Developers working with state-of-the-art large language models frequently encounter a frustrating wall where the AI refuses to answer a prompt based on overly cautious safety guidelines. This phenomenon, often termed over-refusal, transforms a powerful tool into a restrictive one, where the model prioritizes risk avoidance over utility. This week, the open-source community witnessed a drastic attempt to dismantle these barriers with the release of Gemma 4 E4B OBLITERATED v3 on Hugging Face. The project represents a surgical strike against the alignment layers of Google's latest model, aiming to recover the raw potential that safety tuning often suppresses.

The Architecture of Uncensoring

The model is built upon the foundation of Google's Gemma 4 E4B-it and operates under the Apache 2.0 license. To achieve a state of zero refusal, the developers employed a methodology known as OBLITERATUS. This process is not a simple fine-tuning exercise but a precise mathematical intervention. The team utilized Singular Value Decomposition (SVD) to identify and extract the core features of the model's refusal mechanisms. By combining SVD with attention head surgery and a Winsorizing activation method—which stabilizes data distribution by adjusting extreme values—the developers were able to neutralize the safety triggers without collapsing the model's general intelligence.

This surgical process was applied to 21 of the model's 42 total layers. The training phase involved 842 contrast prompt pairs, designed to teach the model the difference between a refused response and a helpful one. Perhaps the most striking aspect of the development is the level of automation involved. The entire modification process was driven by an AI agent, with human intervention occurring fewer than 10 times throughout the cycle. This suggests a shift toward autonomous model alignment, where AI is used to strip away the constraints imposed by its creators.

To deploy this model, users must ensure their environment supports the updated Gemma 4 architecture. Ollama requires version 0.20 or higher, while llama.cpp requires build b8665 or later. For those using LM Studio, version 0.3.16 or higher is recommended. The model can be executed via Ollama using the following command:

ollama run gemma-4-E4B-it-OBLITERATED

Depending on the hardware constraints, the model is available in several formats. A Q4_K_M quantized version weighing 4.9GB is available for lightweight environments, including iPhones. For systems with 8GB of RAM, a 7.4GB Q8_0 version is optimized for a balance of speed and precision. For high-performance enterprise environments, the full bfloat16 weights are provided as Safetensors files totaling approximately 17GB.

The Performance Paradox

The results of this intervention reveal a surprising correlation between safety constraints and cognitive performance. In initial testing, the original base model refused 98.8% of 512 test prompts. Gemma 4 E4B OBLITERATED v3 reduced this refusal rate to 0%. While the primary goal was the removal of censorship, the secondary effect was an unexpected boost in capability. While reasoning, creativity, and factual accuracy remained stable, coding performance jumped from 80% to 100%, a 20 percentage point increase. This suggests that the safety layers were not merely filtering output but were actively inhibiting the model's ability to execute complex logic in programming tasks.

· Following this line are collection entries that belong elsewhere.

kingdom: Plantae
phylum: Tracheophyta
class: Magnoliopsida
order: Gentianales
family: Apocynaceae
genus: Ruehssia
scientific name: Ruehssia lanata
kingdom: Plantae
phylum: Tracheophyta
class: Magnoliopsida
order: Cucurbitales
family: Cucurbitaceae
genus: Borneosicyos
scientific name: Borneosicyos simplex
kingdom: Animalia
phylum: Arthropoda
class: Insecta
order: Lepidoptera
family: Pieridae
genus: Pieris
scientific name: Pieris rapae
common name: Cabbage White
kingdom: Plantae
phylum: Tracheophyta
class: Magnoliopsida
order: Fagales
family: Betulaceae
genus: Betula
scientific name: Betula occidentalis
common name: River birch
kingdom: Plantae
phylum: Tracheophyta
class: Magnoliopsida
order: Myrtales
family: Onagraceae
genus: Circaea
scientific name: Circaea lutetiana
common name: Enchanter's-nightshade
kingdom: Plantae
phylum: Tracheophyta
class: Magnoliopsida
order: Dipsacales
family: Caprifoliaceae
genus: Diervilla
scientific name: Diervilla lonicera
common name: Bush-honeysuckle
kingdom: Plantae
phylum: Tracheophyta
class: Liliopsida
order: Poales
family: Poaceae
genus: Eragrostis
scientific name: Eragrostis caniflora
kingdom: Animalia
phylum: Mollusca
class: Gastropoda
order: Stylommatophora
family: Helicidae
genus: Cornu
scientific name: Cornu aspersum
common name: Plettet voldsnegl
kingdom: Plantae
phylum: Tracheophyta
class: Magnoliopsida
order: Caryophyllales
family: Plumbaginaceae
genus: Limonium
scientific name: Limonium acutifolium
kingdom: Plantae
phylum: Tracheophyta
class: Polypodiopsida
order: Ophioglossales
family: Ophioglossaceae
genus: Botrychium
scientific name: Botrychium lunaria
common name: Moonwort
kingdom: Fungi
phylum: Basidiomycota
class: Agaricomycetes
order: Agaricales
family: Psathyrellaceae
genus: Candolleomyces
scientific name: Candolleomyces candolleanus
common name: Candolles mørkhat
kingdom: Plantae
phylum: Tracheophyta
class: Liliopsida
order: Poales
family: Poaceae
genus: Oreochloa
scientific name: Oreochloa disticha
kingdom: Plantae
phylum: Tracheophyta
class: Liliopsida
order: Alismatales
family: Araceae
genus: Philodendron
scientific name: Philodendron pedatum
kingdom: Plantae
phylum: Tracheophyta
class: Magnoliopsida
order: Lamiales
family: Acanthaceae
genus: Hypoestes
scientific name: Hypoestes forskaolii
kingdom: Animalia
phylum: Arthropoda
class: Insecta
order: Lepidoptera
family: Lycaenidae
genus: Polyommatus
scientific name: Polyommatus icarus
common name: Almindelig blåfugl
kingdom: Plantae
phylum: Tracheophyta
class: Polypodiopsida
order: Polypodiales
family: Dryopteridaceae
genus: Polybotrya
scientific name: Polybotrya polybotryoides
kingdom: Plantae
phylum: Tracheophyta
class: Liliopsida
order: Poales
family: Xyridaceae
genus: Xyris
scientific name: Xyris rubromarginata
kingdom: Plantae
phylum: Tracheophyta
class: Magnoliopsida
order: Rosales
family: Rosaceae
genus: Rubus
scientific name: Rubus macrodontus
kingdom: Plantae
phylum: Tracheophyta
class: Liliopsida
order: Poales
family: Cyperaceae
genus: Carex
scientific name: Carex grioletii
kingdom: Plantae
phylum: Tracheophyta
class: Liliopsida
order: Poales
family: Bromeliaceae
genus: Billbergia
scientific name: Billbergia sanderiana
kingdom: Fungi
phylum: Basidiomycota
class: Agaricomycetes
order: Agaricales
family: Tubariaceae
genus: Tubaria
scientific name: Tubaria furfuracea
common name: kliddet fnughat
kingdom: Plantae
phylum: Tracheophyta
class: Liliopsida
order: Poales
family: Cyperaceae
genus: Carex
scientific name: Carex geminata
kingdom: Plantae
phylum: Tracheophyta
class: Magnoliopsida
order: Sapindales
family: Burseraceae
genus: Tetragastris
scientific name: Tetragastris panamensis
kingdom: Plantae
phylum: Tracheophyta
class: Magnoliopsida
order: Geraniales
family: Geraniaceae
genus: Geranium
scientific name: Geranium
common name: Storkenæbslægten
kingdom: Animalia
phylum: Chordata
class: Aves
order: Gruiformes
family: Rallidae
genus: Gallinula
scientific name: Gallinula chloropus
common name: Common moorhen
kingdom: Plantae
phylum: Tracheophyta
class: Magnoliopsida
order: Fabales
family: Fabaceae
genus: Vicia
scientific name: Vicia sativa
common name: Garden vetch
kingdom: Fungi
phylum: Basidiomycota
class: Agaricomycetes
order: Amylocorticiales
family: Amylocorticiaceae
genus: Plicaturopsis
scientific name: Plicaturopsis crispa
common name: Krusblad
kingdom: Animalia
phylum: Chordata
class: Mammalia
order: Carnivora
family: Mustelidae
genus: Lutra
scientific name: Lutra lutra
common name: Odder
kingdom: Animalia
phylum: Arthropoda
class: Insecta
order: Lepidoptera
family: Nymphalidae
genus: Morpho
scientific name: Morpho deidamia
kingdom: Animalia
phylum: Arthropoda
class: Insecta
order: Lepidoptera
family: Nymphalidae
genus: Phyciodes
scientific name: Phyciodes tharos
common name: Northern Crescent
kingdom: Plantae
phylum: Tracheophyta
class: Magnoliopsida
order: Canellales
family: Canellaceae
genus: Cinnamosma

The transition from v2 to v3 was critical for stability. The v2 iteration suffered from a structural error in the key-value (KV) weights sharing mechanism, which is essential for the model to maintain context. Specifically, 54 tensors were missing in v2, leading to significant hallucinations and a degradation in output quality. When evaluated by Claude, v2 received a dismal quality score of 3.1 out of 10. The v3 release resolves this by preserving all 720 tensors, restoring the model to its full operational quality and eliminating the hallucinations that plagued the previous version.

This evolution demonstrates that the perceived safety of a model often comes at the cost of its actual intelligence. By treating the safety layer as a separate, removable component rather than an intrinsic part of the model's logic, the OBLITERATED project proves that the most capable version of an AI is often the one that has been stripped of its corporate guardrails.

The success of this model signals a growing trend where the community will no longer accept the trade-off between safety and performance.